Analysts found that 3.4 billion people have barely escaped extreme poverty and are living on less than $5.50 a day
posted onJanuary 21, 2019

Billionaire fortunes increased by 12 percent last year – or $2.5 billion a day - while the 3.8 billion people who make up the poorest half of humanity saw their wealth decline by 11 percent, reveals a new report from Oxfam International today.

The UK-based charity's annual inequality report is being launched as top policymakers and business leaders gather for the World Economic Forum in the Swiss town of Davos which takes place against a backdrop of deepening gloom over the global economic and political outlook. 

The elite Alpine gathering is expected to draw some 3,000 participants. But several notable political figures will be missing from one of the biggest economic events in the calendar. 

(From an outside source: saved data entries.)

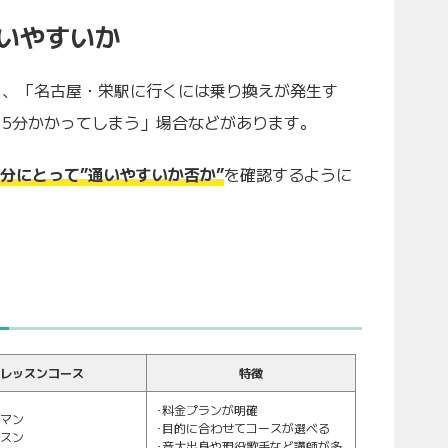
通いやすいか
も、「名古屋・栄駅に行くには乗り換えが発生す
15分かかってしまう」場合などがあります。
自分にとって”通いやすいか否か”
を確認するように
レッスンコース
特徴
･料金プランが明確
ーマン
･目的に合わせてコースが選べる
ッスン
･音大出身や現役歌手など講師が多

World leaders skip out on Davos

US President Donald Trump is skipping the four-day event as he seeks to respond to a government shutdown back home. British Prime Minister Theresa May will also give the annual meeting a miss to focus on finding a consensus on Brexit

France's Emmanuel Macron has also decided to stay away from the summit as he battles to  respond to the “yellow vest” protests. Another absentee is Russia's President Vladimir Putin.

But the annual gathering at the luxury Swiss ski resort town, will not be short of rich, famous and influential figures by any means, with Bill Gates, IMF managing director Christine Lagarde, Prince William all on the guest list. 

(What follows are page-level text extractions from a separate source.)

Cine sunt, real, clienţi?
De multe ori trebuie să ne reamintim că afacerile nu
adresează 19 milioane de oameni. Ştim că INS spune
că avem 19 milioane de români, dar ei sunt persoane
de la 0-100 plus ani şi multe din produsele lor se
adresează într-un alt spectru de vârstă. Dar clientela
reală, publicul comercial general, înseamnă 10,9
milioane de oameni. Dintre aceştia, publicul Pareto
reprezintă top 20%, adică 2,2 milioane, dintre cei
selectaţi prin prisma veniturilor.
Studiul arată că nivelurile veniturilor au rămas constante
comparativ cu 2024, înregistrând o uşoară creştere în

‘Public Good or Private Wealth’ findings

Meanwhile, Oxfam's ‘Public Good or Private Wealth’ report reveals that the world's richest man, Amazon CEO Jeff Bezos, saw his fortune increase to $112 billion last year. Just one percent of his wealth was the equivalent to the entire health budget of Ethiopia, a country of 105 million people.

Among other findings of the report were: 

  • The number of billionaires has almost doubled since the financial crisis, with a new billionaire created every two days between 2017 and 2018, yet wealthy individuals and corporations are paying lower rates of tax than they have in decades.
  • Getting the richest one percent to pay just 0.5 percent extra tax on their wealth could raise more money than it would cost to educate the 262 million children out of school and provide healthcare that would save the lives of 3.3 million people.
  • Just four cents in every dollar of tax revenue collected globally came from taxes on wealth such as inheritance or property in 2015. These types of tax have been reduced or eliminated in many rich countries and are barely implemented in the developing world. 
  • Tax rates for wealthy individuals and corporations have also been cut dramatically. For example, the top rate of personal income tax in rich countries fell from 62 percent in 1970 to just 38 percent in 2013. The average rate in poor countries is just 28 percent.
  • In some countries, such as Brazil, the poorest 10 percent of society are now paying a higher proportion of their incomes in tax than the richest 10 percent.

“The size of your bank account should not dictate how many years your children spend in school, or how long you live – yet this is the reality in too many countries across the globe. While corporations and the super-rich enjoy low tax bills, millions of girls are denied a decent education and women are dying for lack of maternity care” said Winnie Byanyima, Oxfam's executive director, in a statement. 

Oxfam executive director Winnie Byanyima
Winnie Byanyima, Oxfam's executive director

At the same time, public services are suffering from chronic underfunding or being outsourced to private companies that exclude the poorest people.  In many countries a decent education or quality healthcare has become a luxury only the rich can afford. Every day 10,000 people die because they lack access to affordable healthcare. In developing countries, a child from a poor family is twice as likely to die before the age of five than a child from a rich family. In countries like Kenya a child from a rich family will spend twice as long in education as one from a poor family.
Cutting taxes on wealth predominantly benefits men who own 50 percent more wealth than women globally, and control over 86 percent of corporations.  Conversely, when public services are neglected poor women and girls suffer most. Girls are pulled out of school first when the money isn’t available to pay fees, and women clock up hours of unpaid work looking after sick relatives when healthcare systems fail. Oxfam estimates that if all the unpaid care work carried out by women across the globe was done by a single company it would have an annual turnover of $10 trillion – 43 times that of Apple, the world’s biggest company.

“People across the globe are angry and frustrated.  Governments must now deliver real change by ensuring corporations and wealthy individuals pay their fair share of tax and investing this money in free healthcare and education that meets the needs of everyone - including women and girls whose needs are so often overlooked. Governments can build a brighter future for everyone – not just a privileged few,” added Byanyima.

Oxfam said its methodology for assessing the gap between rich and poor was based on global wealth distribution data provided by Credit Suisse Wealth Databook and relate to the period June 2017 – June 2018. The wealth of billionaires was calculated using the Annual Forbes ‘Billionaires List’ and relates to the period March 2017 – March 2018.